La Presse Anarchiste

Marx ennemi de l’indépendance syndicale

Les néo-com­mu­nistes, dans leurs démê­lés avec les com­mu­nistes ortho­doxes, cherchent à démo­lir ces der­niers à coups de Marx. Ils viennent de déni­cher une inter­view don­née par Marx à un ouvrier alle­mand en 1869 dans lequel, parait-il, Marx avait pro­cla­mé que « les syn­di­cats ne devaient jamais être asso­ciés à un grou­pe­ment poli­tique ni dépendre de celui-ci » : De là à décla­rer que Karl. Marx est le seul, unique et authen­tique père du syn­di­ca­lisme révo­lu­tion­naire il n’y a qu’un pas, que l’organe de ces com­mu­nistes se hâte, du reste, de faire joyeu­se­ment en assi­mi­lant leur thèse à celle du père Mark… de 1869.

Hélas, on veut oublier le Karl Marx de la Pre­mière Inter­na­tio­nale, le Karl Marx enne­mi farouche du fédé­ra­lisme de Bakou­nine, le Karl Marx de 1871 – c’est-à-dire de deux ans après l’interview dont parlent les néo-com­mu­nistes. Rap­pe­lons les faits.

En 1871 fut convo­quée à Londres, par les soins du Conseil géné­ral de l’Internationale, c’est-à-dire par Marx qui vivait à Londres et qui diri­geait tous les rouages du Conseil, une Confé­rence dont le but était de cen­tra­li­ser l’Internationale et de don­ner des pou­voirs plus larges au Conseil géné­ral. Voi­ci quelques pas­sages de la réso­lu­tion de cette Confé­rence rédi­gée par le Conseil géné­ral, c’est-à-dire tou­jours par Marx, et signée par tous ses membres :

« … Consi­dé­rant que contre le pou­voir col­lec­tif des classes pos­sé­dantes le pro­lé­ta­riat ne peut agir comme classe qu’en se consti­tuant lui-même en par­ti poli­tique dis­tinct, oppo­sé à tous les anciens par­tis for­més par les classes possédantes ;

« Que cette consti­tu­tion du pro­lé­ta­riat en par­ti poli­tique est indis­pen­sable pour assu­rer le triomphe de la révo­lu­tion sociale et de son but suprême : l’abolition des classes ;

« La Confé­rence rap­pelle aux membres de l’Internationale :

« Que dans l’état mili­tant de la classe ouvrière, son mou­ve­ment éco­no­mique et son action poli­tique sont indis­so­lu­ble­ment unis. »

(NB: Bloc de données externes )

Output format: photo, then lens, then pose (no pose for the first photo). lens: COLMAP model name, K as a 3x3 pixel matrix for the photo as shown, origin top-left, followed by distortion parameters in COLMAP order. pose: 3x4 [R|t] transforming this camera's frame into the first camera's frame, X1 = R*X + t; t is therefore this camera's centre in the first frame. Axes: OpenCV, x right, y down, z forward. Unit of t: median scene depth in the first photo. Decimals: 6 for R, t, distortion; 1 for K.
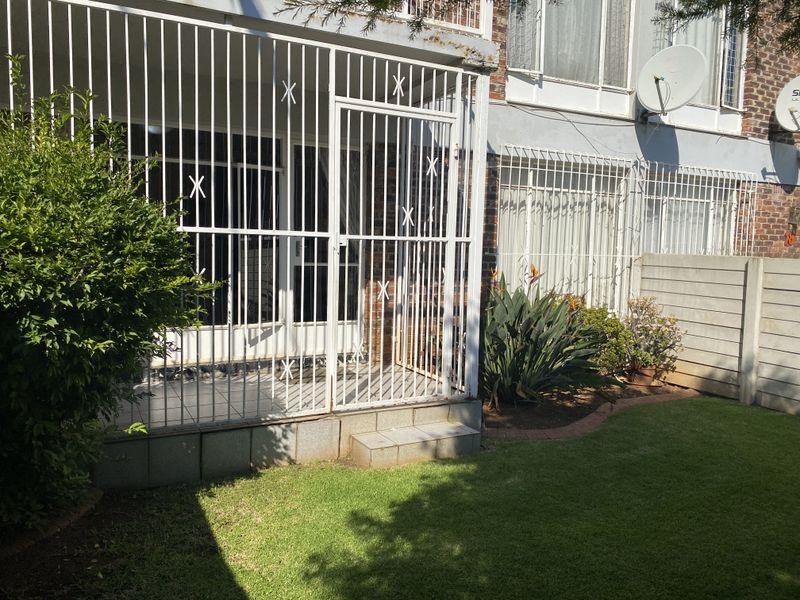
lens RADIAL K [[600.0, 0, 397.2], [0, 600.0, 296.8], [0, 0, 1]] dist [0.009559, -0.000783]
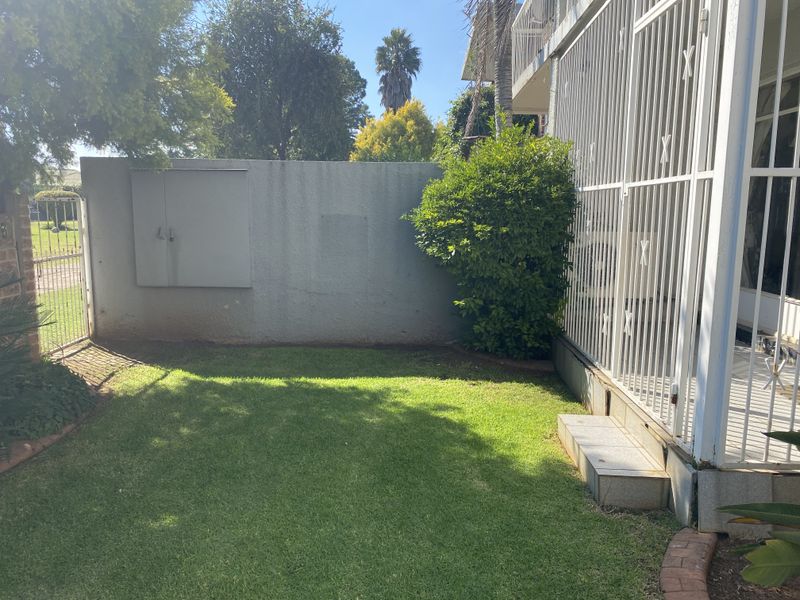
lens RADIAL K [[600.0, 0, 397.4], [0, 600.0, 302.0], [0, 0, 1]] dist [0.009559, -0.000783]
pose [[-0.498317, 0.104561, -0.860667, 1.000190], [-0.090671, 0.980972, 0.171675, -0.065066], [0.862241, 0.163586, -0.479355, 1.375709]]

C’est un peu loin du syn­di­ca­lisme révo­lu­tion­naire que nos syn­di­ca­lo-mar­xistes, cherchent chez Marx. C’est bel et bien dans le par­ti poli­tique que Marx voyait le triomphe de la révo­lu­tion sociale, dans l’union indis­so­luble de l’action poli­tique et du mou­ve­ment éco­no­mique – et non dans l’indépendance de celui-ci à l’égard de celle-là.

Du reste, au Congrès de La Haye, en 1872, à ce Congrès où Marx réus­sit à faire exclure Bakou­nine et Guillaume de l’Internationale, c’est-à-dire quand il devint le seul maître… et fos­soyeur de l’Internationale, il fut déci­dé d’ajouter aux Sta­tuts un para­graphe disant que « la conquête du pou­voir poli­tique devient donc le grand devoir du pro­lé­ta­riat ! »

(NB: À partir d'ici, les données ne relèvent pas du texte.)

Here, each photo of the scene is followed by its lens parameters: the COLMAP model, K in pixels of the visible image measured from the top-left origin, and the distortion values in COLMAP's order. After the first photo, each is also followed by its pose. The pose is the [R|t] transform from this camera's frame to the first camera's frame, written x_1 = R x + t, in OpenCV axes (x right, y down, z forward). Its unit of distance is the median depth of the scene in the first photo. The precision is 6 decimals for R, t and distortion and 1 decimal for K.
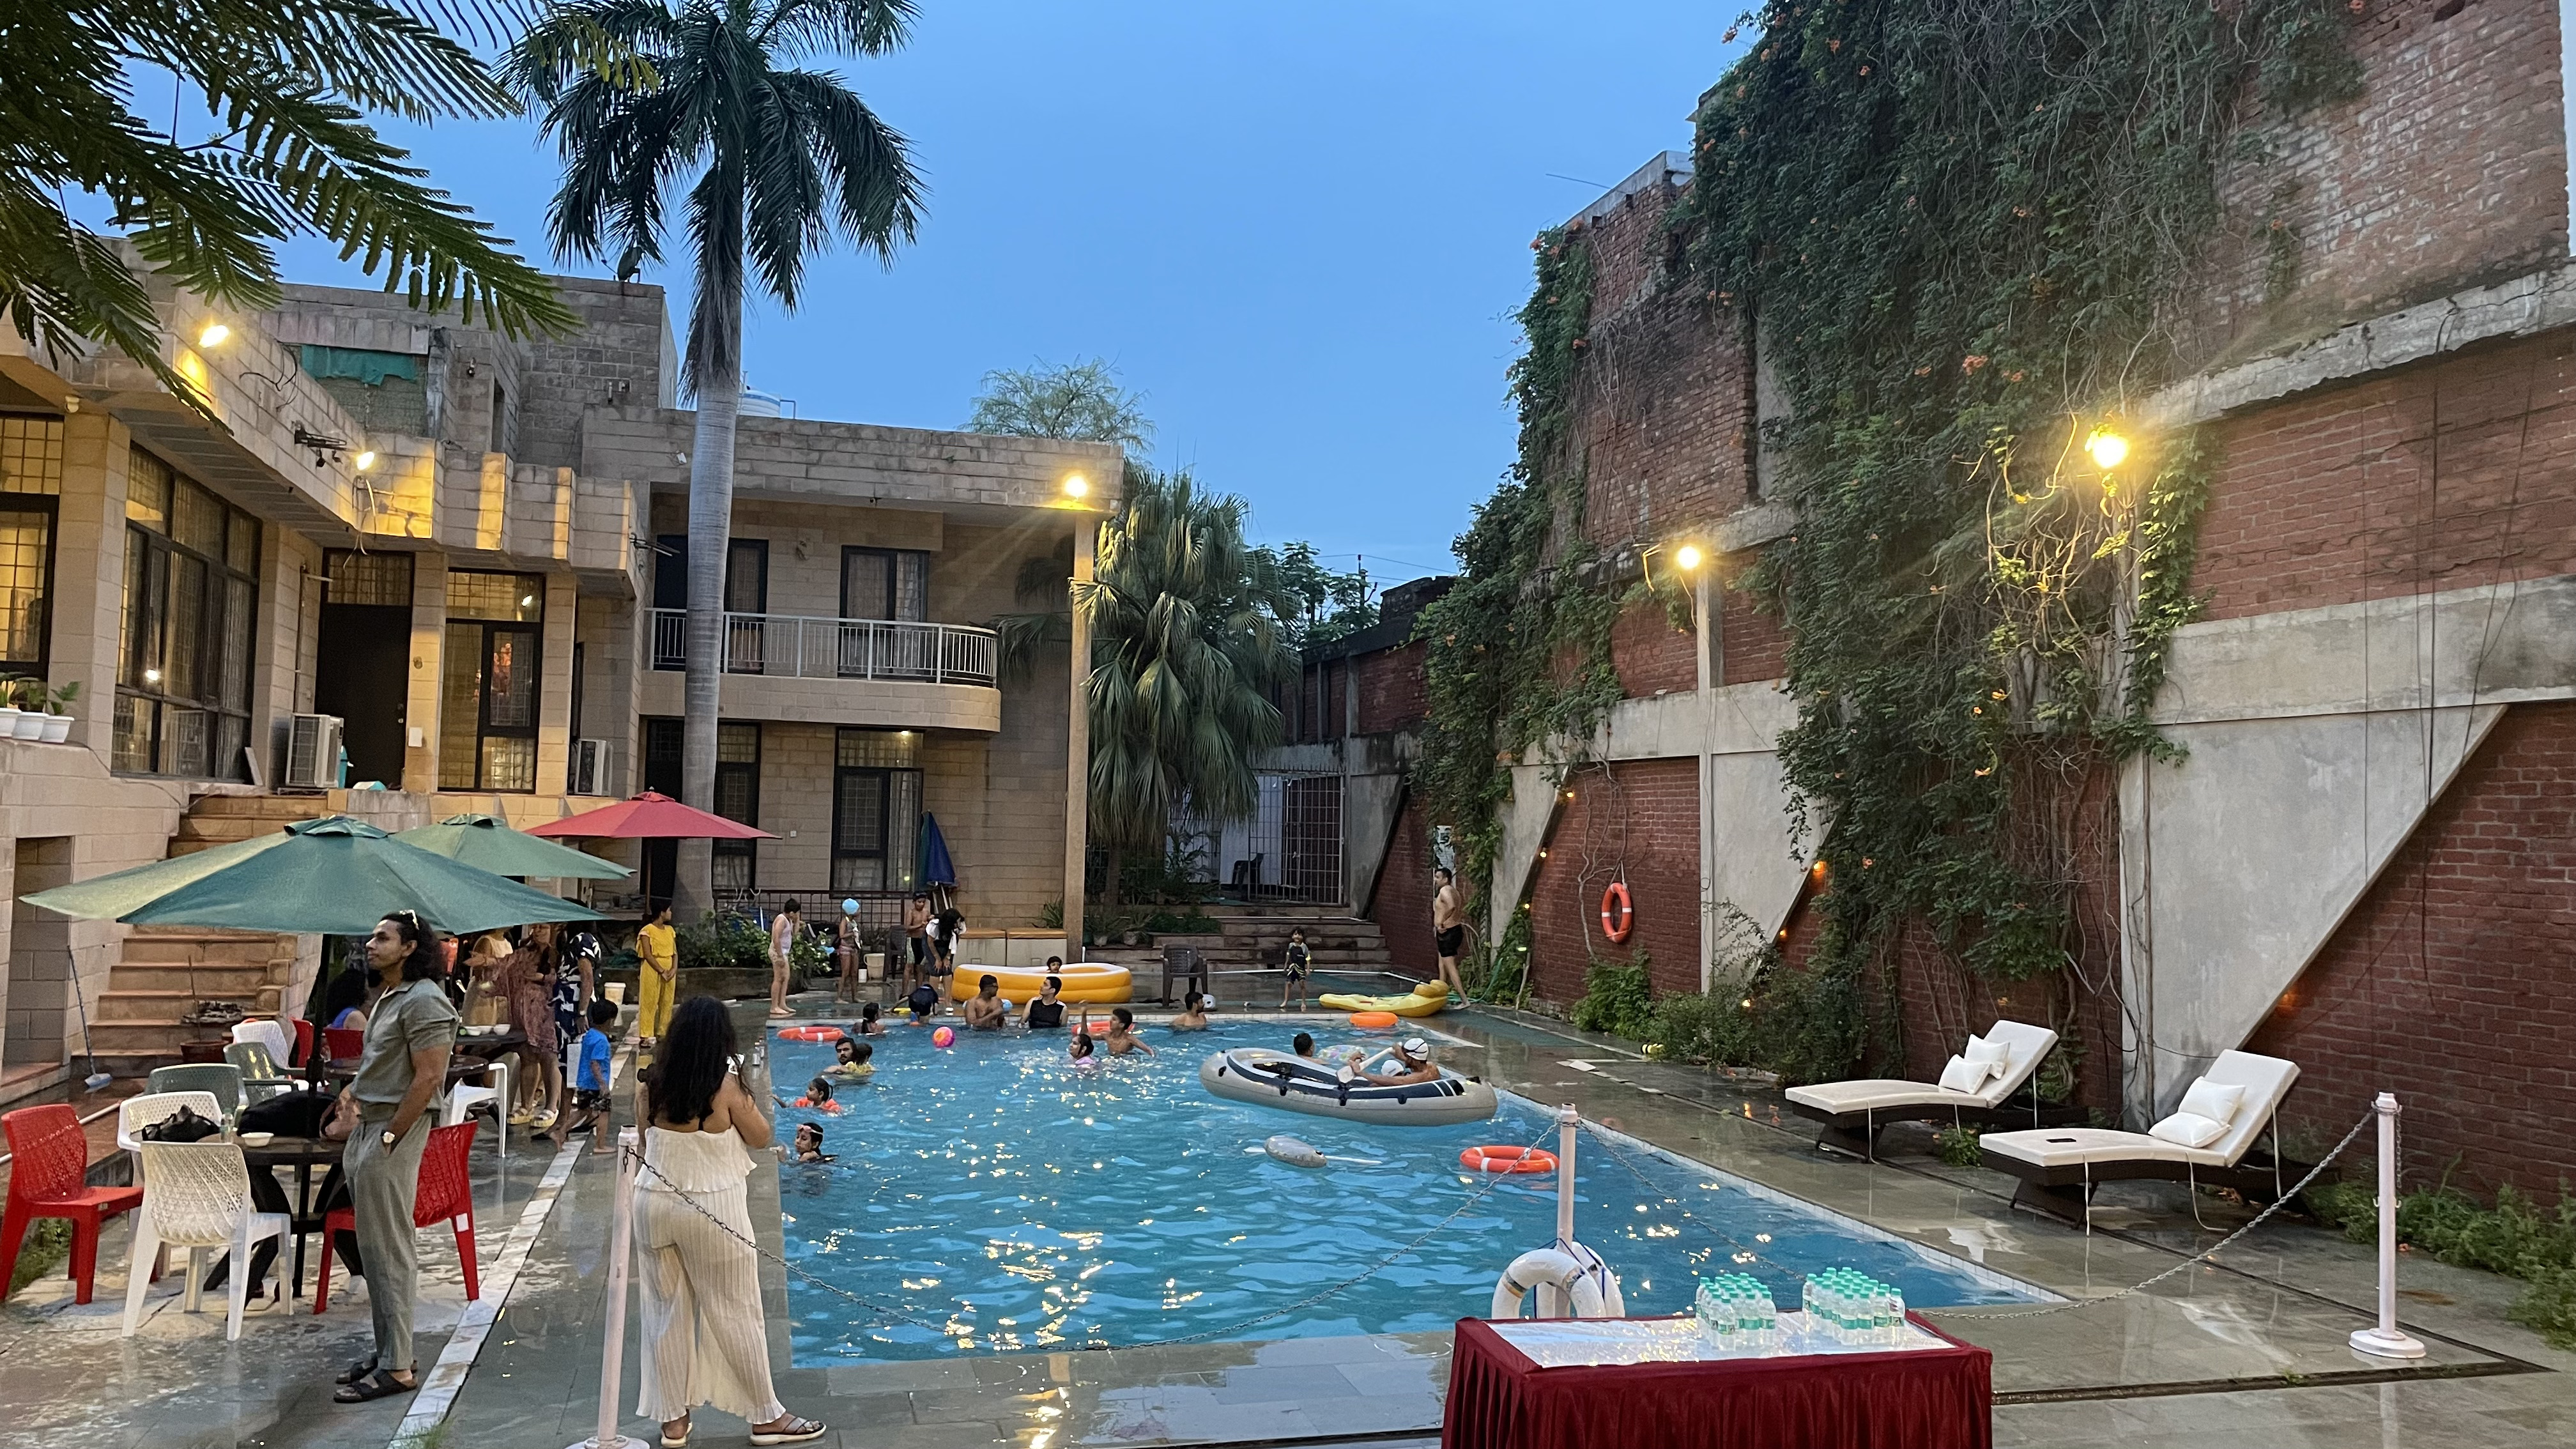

Non, déci­dé­ment, les cher­cheurs de la pater­ni­té du syn­di­ca­lisme révo­lu­tion­naire n’ont pas de chance. Nous leur conseillons de relire, ou de lire s’ils ne l’ont pas encore fait, la réso­lu­tion sur l’attitude envers les par­tis poli­tiques, adop­tée par le Congrès romand de l’Internationale, tenu à La Chaux-de-Fonds en 1870, et par la Fédé­ra­tion Juras­sienne au Congrès de Saint-Imier en 1872. Ils trou­ve­ront là les prin­cipes fon­da­men­taux, qui res­tent encore aujourd’hui intacts, du syn­di­ca­lisme révo­lu­tion­naire fédéraliste.

Seule­ment, voi­là, Marx n’y était pas, à ces Congrès. Alors, ça devient inac­cep­table, car il faut abso­lu­ment que ce soit ou Marx ou Lénine. Autre­ment la bou­tique du quai Jem­mapes se refuse à accep­ter la marchandise.